А я сидел за служебным терминалом Проуп, не помня ничего о событиях последних нескольких часов. Весь дрожа, я пытался понять, что же я наделал.

Часть четвертая

ВСТУПАЮ ПОД СВОДЫ СОБОРА

Глава 28

ЛЕТИМ СКВОЗЬ КОСМОС

Я ушел из капитанской каюты еще до того, как она проснулась, и провел остаток ночи в кают-компании. Утром две женщины из службы жизнеобеспечения разбудили меня и сказали, что я ужасно выгляжу. Они вели себя вполне любезно, но отнюдь не производили впечатления ненасытных или озабоченных. Что бы ни произошло со мной ночью – похоже, все закончилось, не оставив последствий.
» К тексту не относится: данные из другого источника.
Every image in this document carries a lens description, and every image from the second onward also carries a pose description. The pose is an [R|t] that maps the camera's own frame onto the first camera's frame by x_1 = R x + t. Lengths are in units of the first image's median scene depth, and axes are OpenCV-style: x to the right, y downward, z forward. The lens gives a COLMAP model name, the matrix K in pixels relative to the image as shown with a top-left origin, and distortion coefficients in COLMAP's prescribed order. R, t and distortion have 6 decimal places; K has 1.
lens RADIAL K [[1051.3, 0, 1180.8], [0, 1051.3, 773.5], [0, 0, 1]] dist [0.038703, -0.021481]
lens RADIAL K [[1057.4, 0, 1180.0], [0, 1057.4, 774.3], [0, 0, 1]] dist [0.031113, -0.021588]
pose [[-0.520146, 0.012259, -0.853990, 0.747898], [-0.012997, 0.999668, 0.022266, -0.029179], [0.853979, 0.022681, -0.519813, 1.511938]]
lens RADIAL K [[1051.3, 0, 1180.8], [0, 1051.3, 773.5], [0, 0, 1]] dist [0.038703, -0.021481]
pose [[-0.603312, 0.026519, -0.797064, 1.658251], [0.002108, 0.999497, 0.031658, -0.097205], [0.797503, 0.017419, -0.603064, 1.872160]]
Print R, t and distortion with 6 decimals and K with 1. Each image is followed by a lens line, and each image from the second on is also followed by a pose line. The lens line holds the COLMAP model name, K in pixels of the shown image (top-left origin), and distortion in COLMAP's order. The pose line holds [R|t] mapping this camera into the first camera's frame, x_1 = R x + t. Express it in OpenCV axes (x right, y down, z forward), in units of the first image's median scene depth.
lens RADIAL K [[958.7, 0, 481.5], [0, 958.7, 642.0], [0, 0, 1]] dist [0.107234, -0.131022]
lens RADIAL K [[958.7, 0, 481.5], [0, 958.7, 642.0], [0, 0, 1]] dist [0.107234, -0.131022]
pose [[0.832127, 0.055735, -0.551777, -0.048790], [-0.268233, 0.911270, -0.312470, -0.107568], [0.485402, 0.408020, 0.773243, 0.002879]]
Днем Фестина и Проуп пытались делать вид, будто ничего не случилось, но первая еще долго не смотрела мне в глаза, а взгляд второй, напротив, всегда был устремлен на меня, когда ей казалось, будто я этого не замечаю.

***

«Палисандр» мчался сквозь безмолвие космоса. Ничего не произошло, когда мы пересекли границу системы Целестии – впрочем, с некоторых лиц исчезло напряженное выражение, а многие вдруг вспомнили о сплетнях и анекдотах, которые собирались рассказать друг другу.

Мы все остались живы. Жизнь продолжалась.

***

Как и предполагал Тобит, Кайшо заявила, что подложила споры мне под дверь и в постель просто ради шутки.

– Я хотела увидеть, какое будет у тебя лицо, Тилу.

Это прозвучало пугающе – как она могла видеть мое лицо, если ее самой не было поблизости? Она поклялась, что балрог с самого начала знал, что я найду споры, не наступив на них, так что ничего страшного случиться не могло.

Фестина тем не менее основательно ее отругала, и Кайшо пообещала, что больше так шутить не будет. Никто из нас ей всерьез не поверил, но адмиралу не хотелось запирать ее под замок или изобретать какое-либо другое наказание. Разведчики не любят выносить сор из избы, и чересчур запугивать балрога тоже не стоило: если его разозлить, никто не мог сказать, как он поступит в ответ.